Legally, yelling does not violate any criminal statute, but being overtly threatening, even if not physical, is assault. Legally, someone may be legally justified in using just enough force to stop the threat. Even if parsing this incident through that lens, choking someone for fifteen minutes, something that any reasonable person would say could, or is likely to, kill someone, is not justified. Force was not necessary here at all, but certainly killing Neely for whatever non-physical crime he may have possibly committed cannot be brushed aside as simply a tragic incident.
Neely should have received more help. The state he was in, hungry and in severe mental distress, is as much an indictment on how our city treats – or, more aptly, does not treat — those who are struggling with basic human needs as the fifteen-minute chokehold is on Penny, a former marine who had to have known that his maneuver could lead to death.
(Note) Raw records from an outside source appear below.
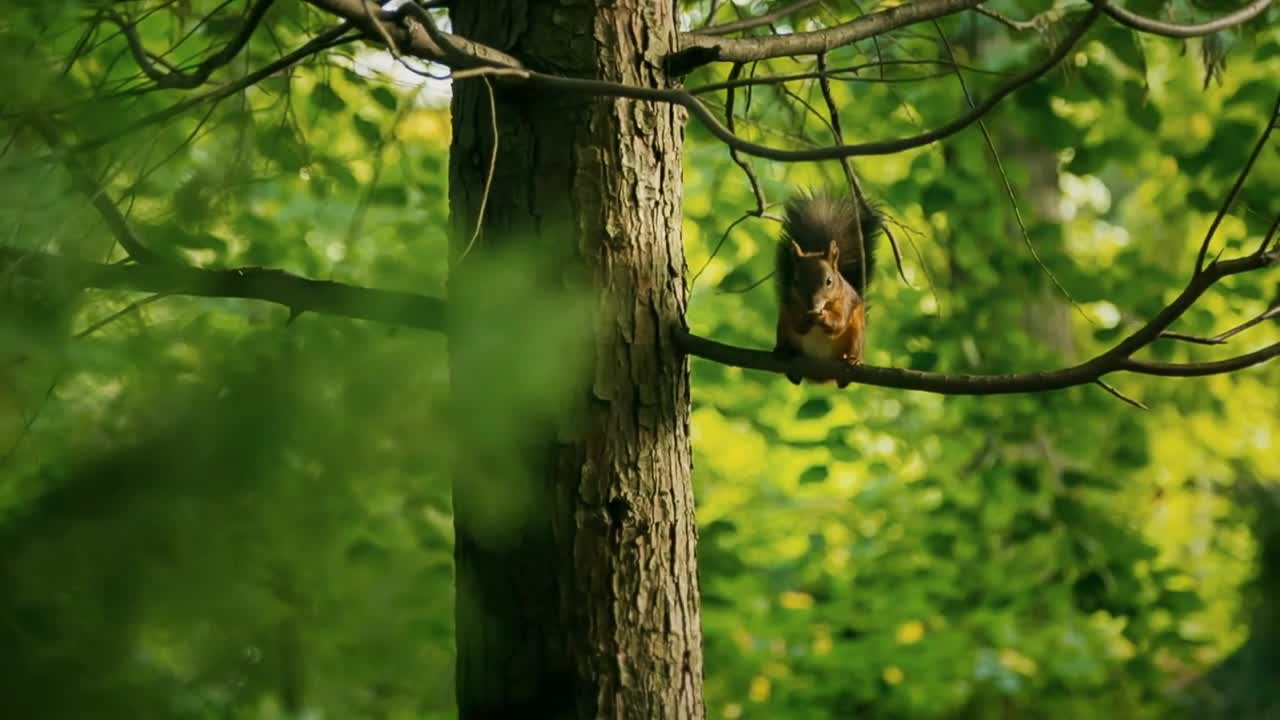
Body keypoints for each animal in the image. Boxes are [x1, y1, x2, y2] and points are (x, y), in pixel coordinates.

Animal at [768, 188, 880, 384]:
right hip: (782, 327)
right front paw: (806, 318)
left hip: (857, 333)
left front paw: (822, 316)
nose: (813, 306)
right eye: (796, 281)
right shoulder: (790, 301)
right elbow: (798, 324)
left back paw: (852, 360)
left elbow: (839, 323)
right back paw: (784, 353)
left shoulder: (846, 302)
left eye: (829, 281)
This death of a young man who needed help has sparked outrage, but it has also elicited some negative reactions that are very different: those who are eager to defend the fifteen-minute chokehold and dismiss the notion there was anything wrong with hat response.
We need to be a city that values everyone’s life, and that means helping those who are in need of food, shelter, and mental health services. And we need to be a city that does not condone vigilante’s self-imposing death sentences when they feel they have encountered a criminal act.